Republicans like Rep. Eric Cantor are trying walk the centrist's line ahead of the elections. Photo: (Alex Wong/Getty Images)
We had a fascinating discussion on the Political Wire podcast about GOP legislative and political strategy in 2014 and beyond with Washington Post political reporter Robert Costa, who has arguably followed Republicans on Capitol Hill more closely than any other reporter.
Here are five takeaways:
1. House Majority Leader Eric Cantor's strategy ahead of the midterm elections: Sound more moderate without being too moderate. Cantor, a Virginia Republican, is trying to expand his party's majority in the House this November and "to do that he has to sound a little more centrist" in how he guides the party, Costa said. That may be particularly important because after last October's government shutdown, the GOP took a beating in the polls and became increasingly viewed by the public as ideologically rigid. At the same time, Cantor can't come off as too moderate, or he'll rankle staunch conservatives and Tea Party members in his caucus. Cantor, in trying to strike the right balance, has sought to soften his tone on issues like immigration and health research funding without drastically straying from conservative principles, Costa said. "That's the Cantor dilemma, that's the Cantor challenge: How do you sound more moderate without becoming more moderate?" Cantor has suggested the need for at least some small steps on immigration reform, and has promoted a pediatric research measure.
2. Seeing their Senate-control hopes rising, Republicans are trying to play it safe legislatively ahead of November. Despite Cantor's new center-right overtures, don't expect the GOP to put out huge or innovative policy proposals this year, Costa said. Republicans may not bring anything on immigration reform to the House floor this year, even though Cantor himself has suggested the need for a DREAM Act-like measure. Meanwhile, any ObamaCare alternatives that Republicans do bring up will include safe, non-sweeping provisions involving health-insurance purchases across state lines or health savings accounts. "There's a sense in Republican ranks that because the math is looking better, play it safe in Congress — just focus on an anti-White House, pro-jobs, pro-growth message, and see where the chips fall."
3. The Tea Party's influence in Congress has decreased a fair amount. The 2013 government shutdown, brought on with the help of Tea Party Republicans like Sen. Ted Cruz (R-Texas), inflicted significant damage on the GOP's political brand. The party has since seen its 2014 midterm prospects brighten, but Republicans may be wary of squandering this advantage by taking political risks like the ones they took last fall. "Because the shutdown caused so much political pain, inside Congress I think the political capital of Cruz and his allies in the House has slightly diminished over the past few months," Costa said.
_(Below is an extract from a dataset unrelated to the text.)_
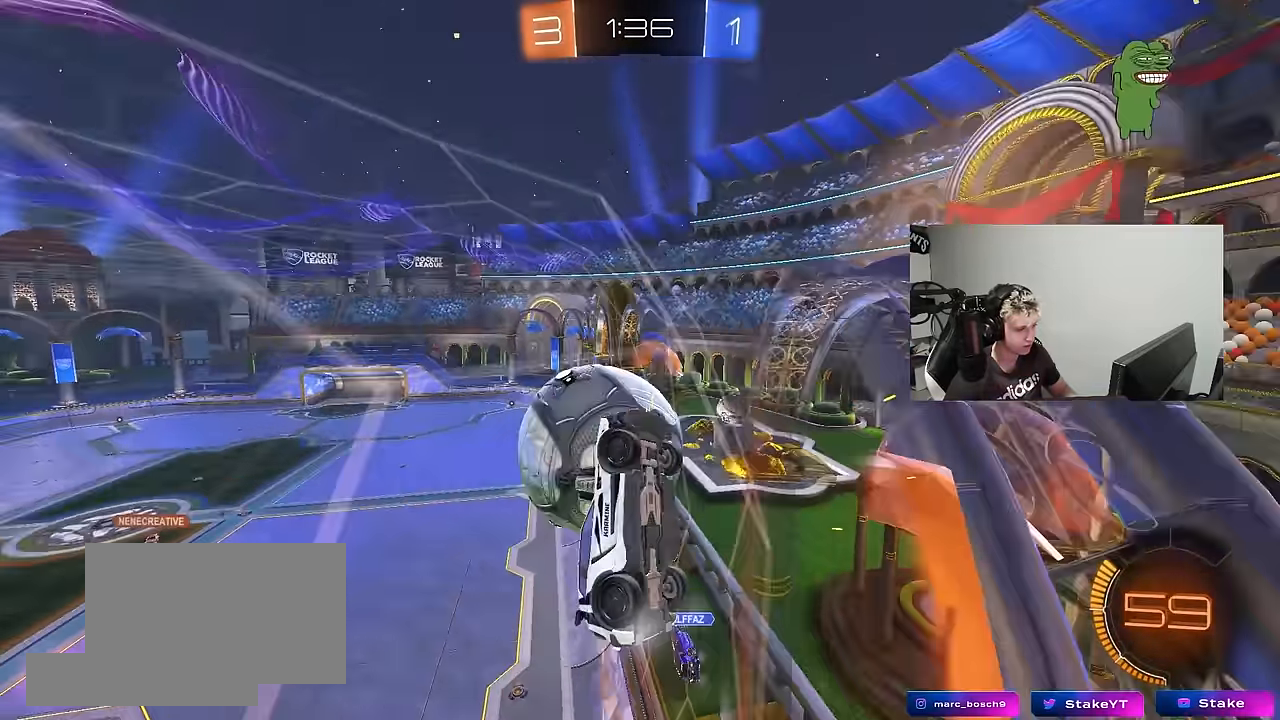
{"keys": ["a", "w"], "mouse": [], "mouse_move": "still", "events": [[117, "mouse_left", "down"], [217, "a", "down"], [217, "d", "up"], [500, "mouse_left", "up"]]}
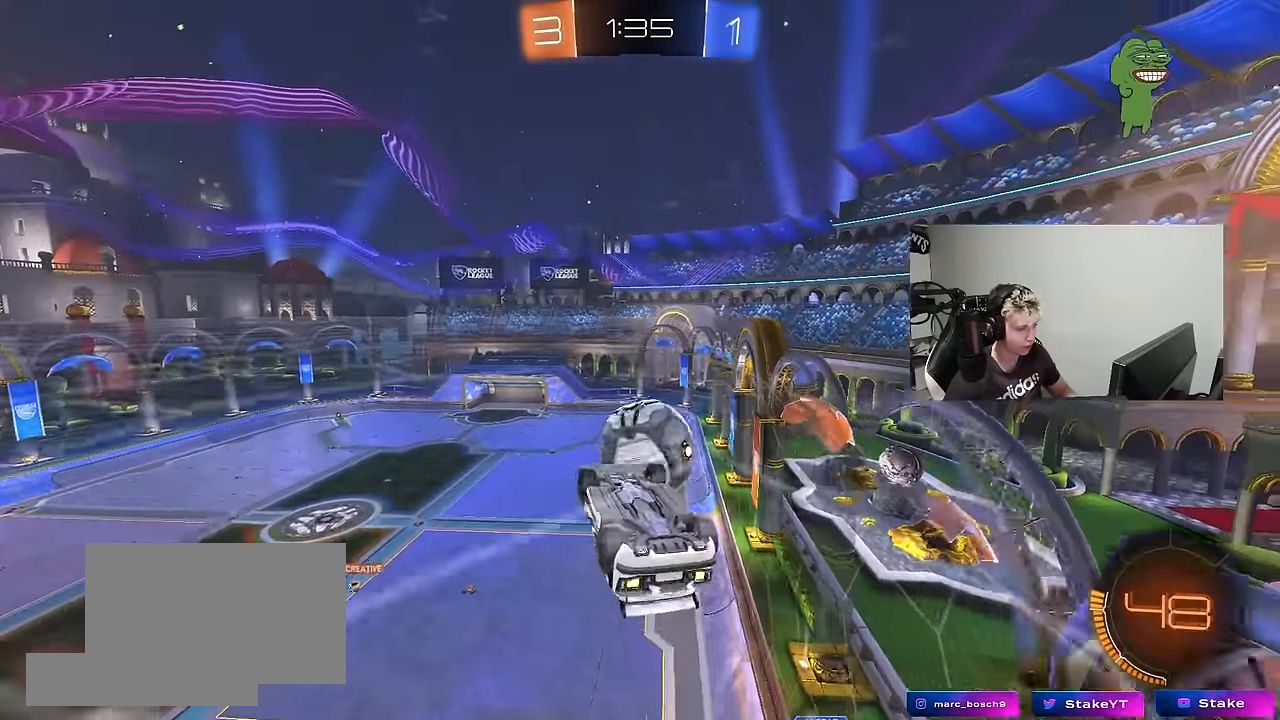
{"keys": [], "mouse": ["left"], "mouse_move": "still", "events": [[33, "a", "up"], [83, "mouse_right", "down"], [83, "w", "up"], [133, "d", "down"], [267, "shift", "down"], [317, "mouse_right", "up"], [317, "w", "down"], [367, "shift", "up"], [417, "w", "up"], [450, "d", "up"], [500, "mouse_left", "down"]]}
But one place to find the Tea Party-versus-establishment battle alive and well is outside Congress, particularly in primaries where Tea Party-oriented and small-government outside groups like Americans for Prosperity and FreedomWorks are spending money and going on the air.
4. Don't rule out Scott Brown in New Hampshire. Although opponents of the GOP former senator from Massachusetts may be quick to call him a carpetbagger, he's still worth watching in the Granite State, Costa argued. Brown is politically talented, and his blue-collar roots and centrist stances could appeal in New Hampshire, which is far more moderate than the state that Brown once represented in the Senate. "I think Scott Brown presents the New Hampshire GOP, even though he's from out of state, with a very electable, high-name-ID candidate," Costa said. The main problem for Brown: Sen. Jeanne Shaheen (D-NH) remains popular in the state: "She's no pushover."
5. Sen. Rand Paul has a legitimate shot to get the level of Republican support that long eluded his father — and widen the GOP's tent. "He's trying not only to expand the GOP's reach, but you see Rand Paul signaling to the Republican establishment that he wants to be taken seriously, that he can expand the party's coalition, and that he can build a network beyond what they may dismiss as his old crew," Costa said. The Kentucky Republican's relatively libertarian views on certain social issues, namely marijuana, may be more in touch with views of the rising Republican electorate, as well as with U.S. public opinion more generally. And his fiscally conservative and states' rights-oriented views should resonate with most other Republicans, Costa said. Paul's main dilemma: "How does he show that he's a national force and not get marginalized at the same time? I think there's going to be a real push against him on foreign policy." Paul is trying to walk a fine line between non-interventionism and the hawkishness of the GOP's old guard.